La cineasta vasca Estibaliz Urresola estrenó ayer en la Berlinale su ópera prima, 20.000 especies de abejas, un canto a la diversidad aspirante a Oso de Oro con el que espera contribuir a “construir un horizonte de aceptación” para niños y niñas trans o identidades diversas y minorizadas. Es la primera vez que una película rodada en parte en euskera compite en la sección oficial de este festival.
La directora explica que el origen de su filme, rodado en euskera, español y francés, es el triste suicidio en 2018 en Euskadi de Ekai, un niño trans que tomó esta decisión con la esperanza de que esa acción “visibilizara su realidad” y “facilitara el camino a quienes venían por detrás suyo”.
Su esperanza, tal y como dejó escrito en una carta, es que “estos y estas niñas encontraran un horizonte de más aceptación, con mayor facilidad para ser quienes son, tanto en el seno familiar como en el social”. La cineasta, emocionada por la carta, quiso “recoger ese testigo” para intentar aportar desde su ámbito “un relato que pudiera contribuir a ese deseo que tenía Ekai de construir o de ayudar a pensar un horizonte donde niños y niñas trans o identidades diversas y minorizadas pudieran encontrar un referente donde identificarse”.

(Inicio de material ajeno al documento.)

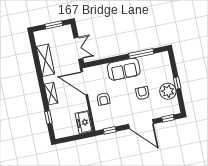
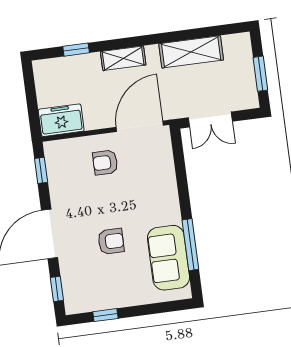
sofa: (124, 69) -> (169, 258), moved
window: (177, 83) -> (105, 315), moved
plant: (168, 91) -> (111, 293), removed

Quiso hacerlo, además, intentando rehuir “la narrativa clásica” y la “representación habitual” de personajes trans, “donde encontramos dolor, sufrimiento y conflicto”, para enclavar el relato “en un escenario natural, luminoso, diverso”.
Cocó, no Aitor
Cocó (Sofía Otero), de 8 años, la protagonista de 20.000 especies de abejas, no encaja en las expectativas del resto y no entiende por qué. Todos a su alrededor insisten en llamarle Aitor, pero no se reconoce en ese nombre ni en la mirada de los demás.
Su madre Ane (Patricia López Arnaiz), sumida en una crisis profesional y sentimental, aprovechará las vacaciones para viajar con sus tres hijos a la casa materna, donde reside su madre Lita (Itziar Lazkano) y su tía Lourdes (Ane Gabarain), estrechamente ligada a la cría de abejas y la producción de miel.
La madre trata de garantizar para Cocó “un espacio de libertad y de exploración lejos de los prejuicios y de los convencionalismos de género” que quizás durante un tiempo fue suficiente para la protagonista. Pero, una vez trascendido el espacio familiar, lo cierto es que “la sociedad está clara y rígidamente diseccionada en dos posibilidades” –hombre y mujer–, con unas características, una corporalidad, unos roles y una expresión determinada. Cuando Cocó se encuentra de bruces con la realidad de un “mundo segregado binariamente”, necesita “ir un paso más allá y nombrarse o identificarse con una de esas dos posibilidades”, al menos de momento. “Quizá, a medida que también vaya creciendo y esta familia continúe avanzando, y como sociedad lleguemos a nuevos escenarios, encontraremos más materialidades y más paradigmas posibles donde poder pensarnos”, dice la cineasta.
La familia, como en este filme, es “una representación de una microsociedad y es la primera instancia social a la que accede el individuo cuando nace y se cría, inevitablemente en grupo, porque, si no es en grupo, no podríamos sobrevivir”, señala.
La biodiversidad en la colmena
En cuanto a la abeja –un animal sagrado en muchas culturas, como la tradicional vasca, explica– como elemento narrativo, en primer lugar está la idea de que son “las garantes de la biodiversidad”. En la colmena, “todos y cada uno de los individuos tiene una función especifica necesaria para la supervivencia del grupo y, sin embargo, la colmena en sí misma es algo más que la suma de los individuos”, señala. El funcionamiento de la colmena permite a la cineasta abordar esta “tensión entre el individuo y el grupo”, esta constante negociación de “esa necesidad de autonomía frente al grupo y de reivindicarnos como individuos últimos”. “Pero formamos parte de ese magma y de una especie de vinculación constelar con todos esos elementos de la familia de la que no nos podemos separar”, añade.